SELECTIVE AND PARTIAL HYPOPITUITARISM

Selective and partial hypopituitarism refers to the loss of at least one but not all pituitary hormones. The term panhypopituitarism is reserved for the syndrome resulting from the loss of all the hormonal functions of the pituitary, including those of the neurohypophysis (see Plates 1-16 and 1-27). The clinical presentation depends on the rapidity of hormone loss (e.g., sudden with pituitary apoplexy [see Plate 1-18] vs. slow with a slowly growing pituitary tumor) and the number of pituitary hormones affected.

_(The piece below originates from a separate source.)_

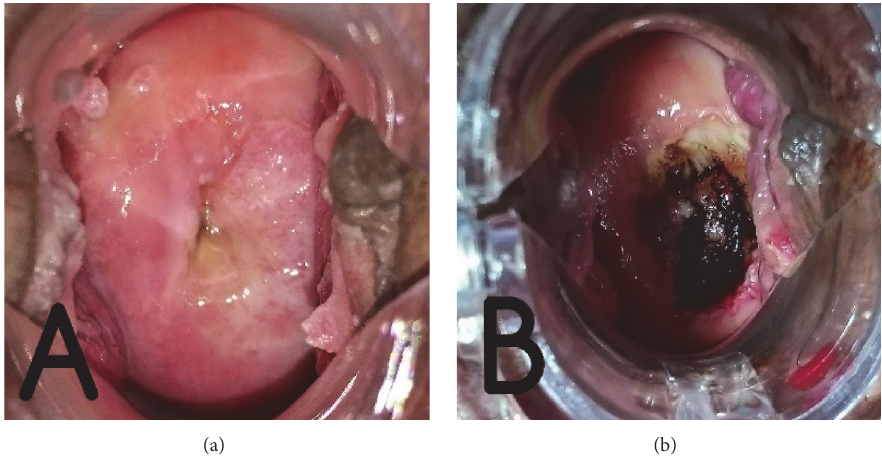
Figure 3: (a) Recurrence of condyloma acuminata in cervical region (b) after surgical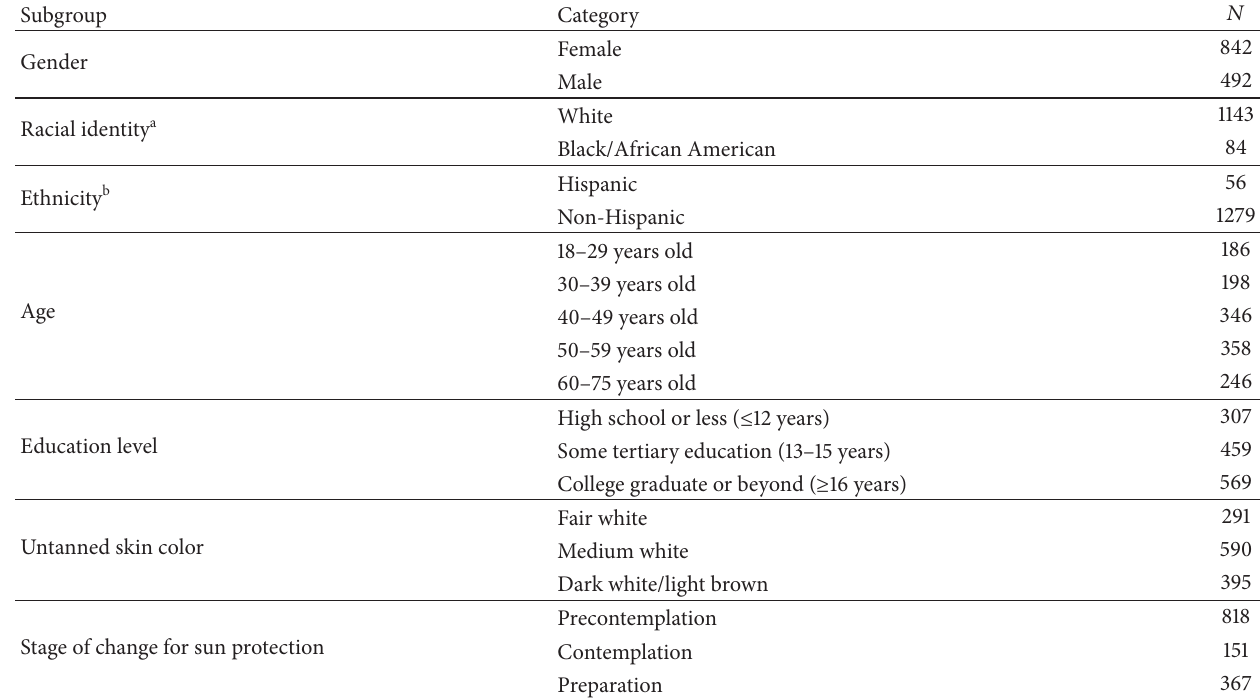
Table 1: Sample size by category for each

The gonadotropic function of the pituitary is usually the first to fail, probably because the gonadotrophs are more sensitive to adverse conditions than are the other anterior pituitary cell types. In children with mild pituitary destruction, puberty is delayed or does not occur. If growth hormone is present in normal quantities and the other functions of the pituitary are not impaired, then overgrowth of the long hones will occur, and a eunuchoid body habitus will develop (see Plate 1-13). Men and women with acquired secondary hypogonadism typically present with slowly progressive symptoms (see Plate 1-14). Blood concentrations of testosterone in men and estradiol in women are below the reference ranges, and concentrations of the gonadotropins luteinizing hormone (LH) and follicle-stimulating hormone (FSH)are inappropriately normal or low.

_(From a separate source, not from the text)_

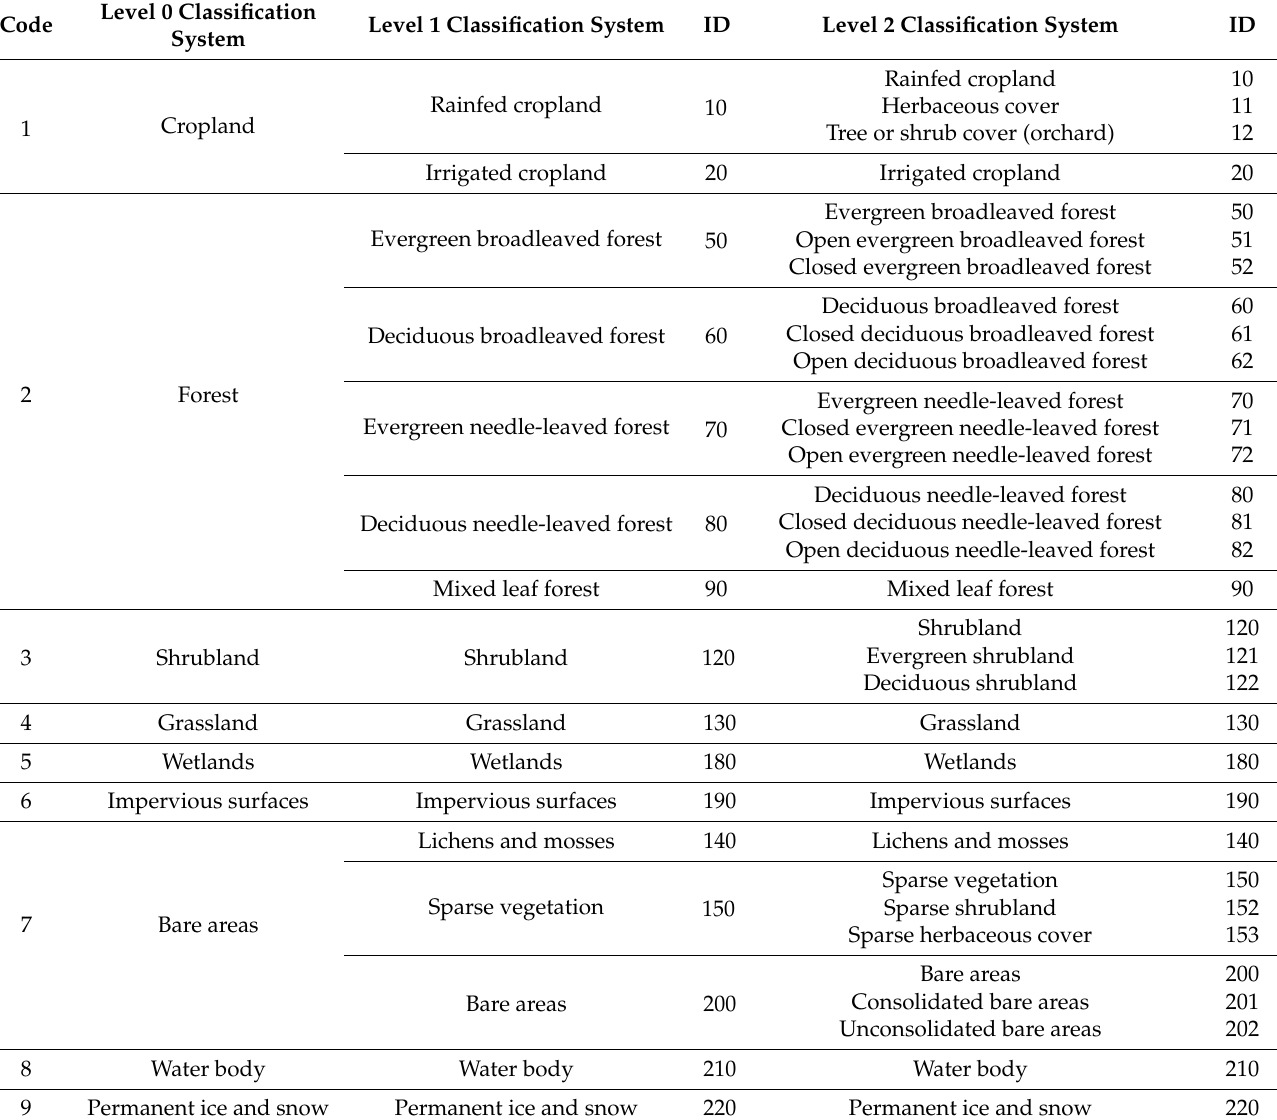
Table 1. Land use/cover classification system of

SELECTIVE AND PARTIAL HYPOPITUITARISM


Growth hormone (GH) deficiency also tends to occur early in patients with hypopituitarism, and the potential symptoms in adults (e.g., decreased sense of well-being, increased fat mass, decreased muscle mass) may be attributed to other causes, but with GH deficiency in childhood, a slowing of linear growth is typically evident. GH deficiency is evaluated by blood measurement of insulinlike growth factor 1 and GH response to provocation (e.g., insulin-induced hypoglycemia, arginine infusion, or growth hormone–releasing hormone administration).

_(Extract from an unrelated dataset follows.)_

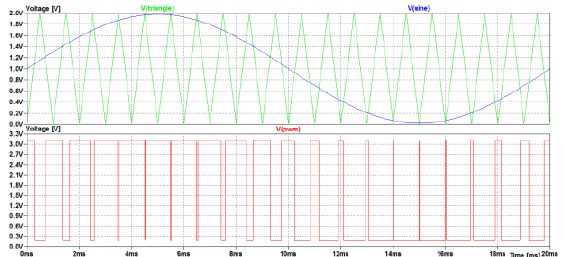
Fig. 1. I ntersective method to generate the PWM train corresponding to given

With more severe insults to the pituitary gland, thyrotroph function and subsequently corticotroph function may be affected. Blood concentrations of thyroxine (total and free) are below the reference range, and thyrotropin (thyroid-stimulating hormone [TSH]) is inappropriately normal or low. The symptoms of primary hypothyroidism (see Plates 2-14 to 2-16) are indistinguishable from those of secondary hypothyroidism. In some instances, hypothyroidism-related symptoms may dominate the clinical picture, and treatment with levothyroxine in patients with concurrent secondary adrenal insufficiency may increase the clearance of the limited cortisol being produced, create an additional metabolic strain on the patient, and precipitate an adrenal crisis.

Secondary adrenal insufficiency differs from primary adrenal insufficiency in two important ways: (1) because of the loss of corticotropin (adrenocortico-tropic hormone [ACTH]) and melanocyte-stimulating hormone (MSH), pallor may be present that is not proportional to the moderate anemia sometimes seen, and (2) adrenal aldosterone secretion remains intact because the main regulators (angiotensin II and blood potassium) are not dependent on normal pituitary function. The blood concentration of cortisol measured at 8 am is below the reference range, nd ACTH is typically undetectable (see Plate 3-24).

Prolactin is frequently the most preserved pituitary hormone in patients with progressive hypopituitarism, and its absence may only be evident by the inability to lactate after delivery.

Selective loss of one pituitary hormone may also occur with lymphocytic hypophysitis—for example, these patients may present with selective ACTH deficiency. If the partial hypopituitarism is attributable to a pituitary or sellar mass, patients may also have symptoms related to tumor-specific pituitary hormone hypersecretion (e.g., acromegaly, hyperprolactinemia, or Cushing syndrome) or related to mass effect (e.g., vision loss, diplopia, or headache).

Typically, patients with single or multiple pituitary hormone deficiencies respond well to target hormone replacement therapy. If the causative lesion is not progressive, the prognosis for a long and active life is excellent.